The black-tie-optional reception took place at the Bronx Zoo, a nod to their upbringing in the borough.
With welcome drinks, guests walked through the Madagascar area of the zoo property to arrive at the outdoor cocktail hour by the sea lion exhibit. There a violinist played and mozzarella was made and served. There was also freshly sliced prosciutto, an Aperol spritz cart and shucked oysters.
Inside the Schiff Family Great Hall, where the reception was held, the couple shared their first dance to “The Way You Look Tonight,” originally performed by Fred Astaire and sung by the tribute artist Frankie Sands.
Performers from the musical “Jersey Boys” showcased five songs.

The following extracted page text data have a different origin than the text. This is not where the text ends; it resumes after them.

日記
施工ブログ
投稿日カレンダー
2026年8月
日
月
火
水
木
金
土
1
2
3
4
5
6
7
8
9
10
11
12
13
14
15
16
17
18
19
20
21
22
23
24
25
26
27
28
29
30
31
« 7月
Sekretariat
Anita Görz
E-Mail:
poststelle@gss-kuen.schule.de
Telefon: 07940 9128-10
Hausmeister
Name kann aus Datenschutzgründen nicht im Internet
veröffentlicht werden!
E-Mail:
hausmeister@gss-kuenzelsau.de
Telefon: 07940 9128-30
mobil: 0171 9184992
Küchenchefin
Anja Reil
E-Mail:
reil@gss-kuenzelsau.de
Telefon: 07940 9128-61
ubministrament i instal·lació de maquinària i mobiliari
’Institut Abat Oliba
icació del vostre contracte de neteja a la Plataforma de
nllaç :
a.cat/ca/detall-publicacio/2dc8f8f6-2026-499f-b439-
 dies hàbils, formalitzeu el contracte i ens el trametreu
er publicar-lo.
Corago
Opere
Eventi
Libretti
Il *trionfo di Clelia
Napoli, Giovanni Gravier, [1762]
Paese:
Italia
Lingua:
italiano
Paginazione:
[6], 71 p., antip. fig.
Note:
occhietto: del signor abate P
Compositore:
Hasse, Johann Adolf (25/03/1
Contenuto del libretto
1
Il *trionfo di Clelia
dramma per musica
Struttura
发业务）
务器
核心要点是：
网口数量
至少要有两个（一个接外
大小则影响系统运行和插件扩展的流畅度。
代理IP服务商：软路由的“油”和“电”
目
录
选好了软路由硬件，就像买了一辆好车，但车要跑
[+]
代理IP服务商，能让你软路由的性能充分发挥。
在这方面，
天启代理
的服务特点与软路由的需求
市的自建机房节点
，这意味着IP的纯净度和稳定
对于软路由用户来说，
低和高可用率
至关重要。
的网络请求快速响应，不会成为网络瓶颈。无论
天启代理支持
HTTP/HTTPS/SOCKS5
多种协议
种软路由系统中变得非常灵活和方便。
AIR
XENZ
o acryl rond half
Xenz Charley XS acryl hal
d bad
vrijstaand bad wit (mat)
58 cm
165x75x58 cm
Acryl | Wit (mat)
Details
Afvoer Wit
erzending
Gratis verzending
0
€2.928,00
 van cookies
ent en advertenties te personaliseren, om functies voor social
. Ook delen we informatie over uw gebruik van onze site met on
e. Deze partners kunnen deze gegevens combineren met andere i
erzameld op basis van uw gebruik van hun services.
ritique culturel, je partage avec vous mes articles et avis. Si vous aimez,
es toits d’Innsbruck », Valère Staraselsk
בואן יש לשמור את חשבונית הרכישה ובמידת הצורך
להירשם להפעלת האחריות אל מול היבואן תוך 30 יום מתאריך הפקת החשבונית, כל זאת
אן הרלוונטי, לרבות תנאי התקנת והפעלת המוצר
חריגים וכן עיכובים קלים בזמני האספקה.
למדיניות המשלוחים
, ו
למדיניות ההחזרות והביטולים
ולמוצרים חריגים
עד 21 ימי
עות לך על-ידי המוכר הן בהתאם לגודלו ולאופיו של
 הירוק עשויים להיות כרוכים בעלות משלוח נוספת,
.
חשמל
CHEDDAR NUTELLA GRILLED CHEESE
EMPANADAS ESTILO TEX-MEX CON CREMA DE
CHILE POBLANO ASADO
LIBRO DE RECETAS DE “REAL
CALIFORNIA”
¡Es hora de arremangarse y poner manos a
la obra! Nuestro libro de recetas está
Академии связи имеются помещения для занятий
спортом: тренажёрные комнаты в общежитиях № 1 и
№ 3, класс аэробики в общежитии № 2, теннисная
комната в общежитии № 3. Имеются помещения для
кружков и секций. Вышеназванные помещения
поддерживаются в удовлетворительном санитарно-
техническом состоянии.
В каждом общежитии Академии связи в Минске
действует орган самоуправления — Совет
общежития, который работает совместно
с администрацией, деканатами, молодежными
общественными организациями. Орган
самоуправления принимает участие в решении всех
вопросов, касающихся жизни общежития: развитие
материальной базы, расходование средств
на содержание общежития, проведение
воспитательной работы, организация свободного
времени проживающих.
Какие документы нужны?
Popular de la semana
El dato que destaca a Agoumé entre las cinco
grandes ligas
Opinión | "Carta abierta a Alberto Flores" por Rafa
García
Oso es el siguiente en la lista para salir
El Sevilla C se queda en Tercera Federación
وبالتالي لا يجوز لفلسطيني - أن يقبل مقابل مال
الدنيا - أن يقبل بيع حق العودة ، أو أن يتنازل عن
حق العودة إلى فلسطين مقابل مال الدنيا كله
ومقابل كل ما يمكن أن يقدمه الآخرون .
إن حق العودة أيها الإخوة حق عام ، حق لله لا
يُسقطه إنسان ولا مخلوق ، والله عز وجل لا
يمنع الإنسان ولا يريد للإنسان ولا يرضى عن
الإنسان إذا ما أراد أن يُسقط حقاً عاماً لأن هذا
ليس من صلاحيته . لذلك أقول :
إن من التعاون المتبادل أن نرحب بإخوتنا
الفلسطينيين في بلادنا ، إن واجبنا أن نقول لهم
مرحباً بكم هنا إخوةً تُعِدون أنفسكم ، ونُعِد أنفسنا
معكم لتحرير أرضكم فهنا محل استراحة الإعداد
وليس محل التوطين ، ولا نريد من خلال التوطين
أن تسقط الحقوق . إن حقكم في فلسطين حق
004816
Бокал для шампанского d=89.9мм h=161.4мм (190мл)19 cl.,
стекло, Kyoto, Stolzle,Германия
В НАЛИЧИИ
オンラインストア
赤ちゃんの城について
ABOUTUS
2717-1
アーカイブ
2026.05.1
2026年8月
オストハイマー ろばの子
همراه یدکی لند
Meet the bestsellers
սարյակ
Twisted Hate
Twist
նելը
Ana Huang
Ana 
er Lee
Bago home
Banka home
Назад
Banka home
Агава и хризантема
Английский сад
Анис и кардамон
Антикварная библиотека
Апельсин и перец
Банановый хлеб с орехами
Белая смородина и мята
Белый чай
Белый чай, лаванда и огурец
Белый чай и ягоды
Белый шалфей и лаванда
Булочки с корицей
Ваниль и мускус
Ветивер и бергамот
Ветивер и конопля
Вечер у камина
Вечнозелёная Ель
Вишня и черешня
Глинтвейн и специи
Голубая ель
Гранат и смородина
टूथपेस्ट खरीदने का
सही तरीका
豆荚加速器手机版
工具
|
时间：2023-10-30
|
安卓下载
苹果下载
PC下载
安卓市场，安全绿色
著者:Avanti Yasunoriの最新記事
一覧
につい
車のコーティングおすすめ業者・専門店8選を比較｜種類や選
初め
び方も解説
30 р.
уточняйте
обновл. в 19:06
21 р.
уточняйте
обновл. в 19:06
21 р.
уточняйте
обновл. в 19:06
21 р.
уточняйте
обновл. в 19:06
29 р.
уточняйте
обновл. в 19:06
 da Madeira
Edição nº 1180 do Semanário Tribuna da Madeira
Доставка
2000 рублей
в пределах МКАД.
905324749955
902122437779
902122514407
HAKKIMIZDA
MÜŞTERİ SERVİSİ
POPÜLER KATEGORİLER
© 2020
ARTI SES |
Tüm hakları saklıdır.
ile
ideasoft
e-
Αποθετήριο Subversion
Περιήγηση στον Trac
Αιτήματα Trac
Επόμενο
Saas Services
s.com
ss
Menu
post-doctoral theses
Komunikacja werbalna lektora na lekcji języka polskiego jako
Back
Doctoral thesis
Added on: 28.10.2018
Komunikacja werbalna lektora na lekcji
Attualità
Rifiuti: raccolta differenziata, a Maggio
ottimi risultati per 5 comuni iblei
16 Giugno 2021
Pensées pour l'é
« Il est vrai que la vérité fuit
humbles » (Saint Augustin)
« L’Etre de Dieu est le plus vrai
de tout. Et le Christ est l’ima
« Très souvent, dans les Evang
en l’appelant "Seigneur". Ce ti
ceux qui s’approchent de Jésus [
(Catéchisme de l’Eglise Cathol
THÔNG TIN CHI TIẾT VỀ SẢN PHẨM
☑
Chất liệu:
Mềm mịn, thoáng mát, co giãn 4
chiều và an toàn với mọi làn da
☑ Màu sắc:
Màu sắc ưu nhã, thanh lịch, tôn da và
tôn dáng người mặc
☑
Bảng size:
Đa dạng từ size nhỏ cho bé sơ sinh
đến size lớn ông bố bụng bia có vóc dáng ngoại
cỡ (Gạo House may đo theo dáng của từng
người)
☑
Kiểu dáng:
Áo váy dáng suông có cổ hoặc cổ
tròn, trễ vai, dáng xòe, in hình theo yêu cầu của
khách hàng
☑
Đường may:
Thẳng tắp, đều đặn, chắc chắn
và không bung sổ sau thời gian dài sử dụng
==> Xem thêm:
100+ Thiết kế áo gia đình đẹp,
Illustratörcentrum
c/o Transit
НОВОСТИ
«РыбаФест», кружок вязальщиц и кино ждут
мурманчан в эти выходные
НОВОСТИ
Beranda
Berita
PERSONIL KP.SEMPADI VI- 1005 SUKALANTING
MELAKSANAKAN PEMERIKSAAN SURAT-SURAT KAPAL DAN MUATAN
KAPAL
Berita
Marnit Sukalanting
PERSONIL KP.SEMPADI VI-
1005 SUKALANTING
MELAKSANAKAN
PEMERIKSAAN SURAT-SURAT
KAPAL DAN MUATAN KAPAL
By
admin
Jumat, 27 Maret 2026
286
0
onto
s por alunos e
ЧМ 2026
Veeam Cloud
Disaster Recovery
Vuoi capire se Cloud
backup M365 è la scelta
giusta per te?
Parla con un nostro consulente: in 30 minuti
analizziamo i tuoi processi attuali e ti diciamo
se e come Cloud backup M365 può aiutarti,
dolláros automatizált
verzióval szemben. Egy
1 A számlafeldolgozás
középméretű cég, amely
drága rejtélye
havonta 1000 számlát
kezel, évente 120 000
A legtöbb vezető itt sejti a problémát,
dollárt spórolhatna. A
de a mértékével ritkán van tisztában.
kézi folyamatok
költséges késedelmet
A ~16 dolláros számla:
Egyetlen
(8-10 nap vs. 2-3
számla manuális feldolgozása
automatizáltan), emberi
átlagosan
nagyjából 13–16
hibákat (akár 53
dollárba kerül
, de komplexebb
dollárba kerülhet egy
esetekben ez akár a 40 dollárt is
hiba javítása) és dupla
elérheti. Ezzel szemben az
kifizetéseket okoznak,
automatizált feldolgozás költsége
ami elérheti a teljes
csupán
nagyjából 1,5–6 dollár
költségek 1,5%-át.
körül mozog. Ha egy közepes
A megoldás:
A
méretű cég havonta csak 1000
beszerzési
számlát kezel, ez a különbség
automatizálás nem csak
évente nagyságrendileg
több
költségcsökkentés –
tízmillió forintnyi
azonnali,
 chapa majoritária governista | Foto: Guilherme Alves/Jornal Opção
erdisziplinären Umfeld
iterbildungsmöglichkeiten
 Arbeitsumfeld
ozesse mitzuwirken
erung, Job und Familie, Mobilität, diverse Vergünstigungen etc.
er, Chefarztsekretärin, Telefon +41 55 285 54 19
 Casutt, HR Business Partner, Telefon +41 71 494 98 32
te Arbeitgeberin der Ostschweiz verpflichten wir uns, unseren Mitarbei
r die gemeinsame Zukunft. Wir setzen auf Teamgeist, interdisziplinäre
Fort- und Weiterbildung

Other entertainers included a saxophone player, a percussionist and a D.J.
Guests dined at a carving station, as well as stations set up for ravioli and sushi, while they watched an artist live-painting the party. Other food choices included brick oven pizza, gelato, Nutella desserts and a whiskey bar, along with additional vendors stationed outside the reception hall on the terrace. “I wanted it circus style,” Ms. Cannistraci said of the reception’s festive eclecticism.
Upon exiting the hall, a sign read, “Spread love the Bronx way,” offering an assortment of bagels from Just Bagels, which carries the slogan “Made in ’Da the Bronx,” to guests as they departed. “I tried to use, whenever possible, a Bronx vendor or a Bronx-born vendor,” she said. “I’m very proud to originally be from the Bronx.”